In August, we experienced two incidents that resulted in degraded performance across GitHub services.
August 15 16:58 UTC (lasting 4 hours 29 minutes)
On August 15 at 16:58 UTC, GitHub started experiencing increasing delays in an internal job queue used to process webhooks. We statused GitHub Webhooks to yellow at 17:24 UTC. During this incident, customers experienced webhooks delays as long as 4.5 hours.

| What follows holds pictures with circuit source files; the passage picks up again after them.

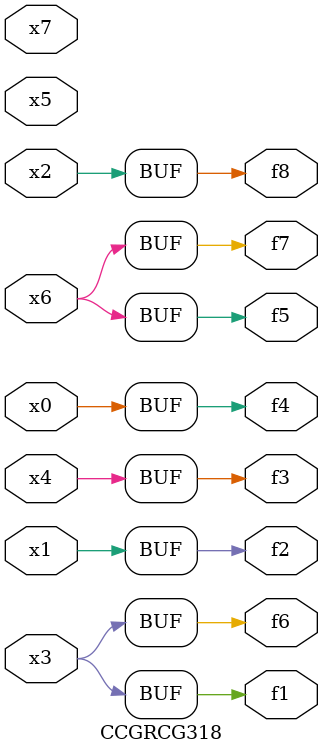
<source format=v>
module CCGRCG318(
	input x0, x1, x2, x3, x4, x5, x6, x7,
	output f1, f2, f3, f4, f5, f6, f7, f8
);
	assign f1 = x3;
	assign f2 = x1;
	assign f3 = x4;
	assign f4 = x0;
	assign f5 = x6;
	assign f6 = x3;
	assign f7 = x6;
	assign f8 = x2;
endmodule

</source>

We determined that the delays were caused by a significant and sustained spike in webhook deliveries. This caused a backup of our webhooks deliveries queue. We mitigated the issue by blocking events from sources of the increased load, which allowed the system to gradually recover as we processed the backlog of events. In response to this and other recent webhooks incidents, we made improvements that allow us to handle a higher amount of traffic and absorb load spikes without increasing delivery latency. We also improved our ability to manage load sources to prevent and more quickly mitigate any impact to our service.
August 29 02:36 UTC (lasting 49 minutes)
On August 29 at 02:36 UTC, GitHub systems experienced widespread delays in background job processing. This prevented webhook deliveries, GitHub Actions, and other asynchronously-triggered workloads throughout the system from running immediately as normal. While workloads were delayed by up to an hour, no data was lost, and systems ultimately recovered and resumed timely operation.
The component of our job queueing service responsible for dispatching jobs to workers failed due to an interaction with unexpected CPU throttling and short session timeouts for a Kafka consumer group. The Kafka consumer ended up stuck in a loop, unable to stabilize fast enough before timing out and restarting the coordination process. While the service continued to accept and record incoming work, it was unable to pass jobs on to workers until we mitigated the issue by shifting the load to the standby service as well as redeploying the primary service. We have extended our monitoring to allow quicker diagnosis of this failure mode, and are pursuing additional changes to prevent reoccurrence.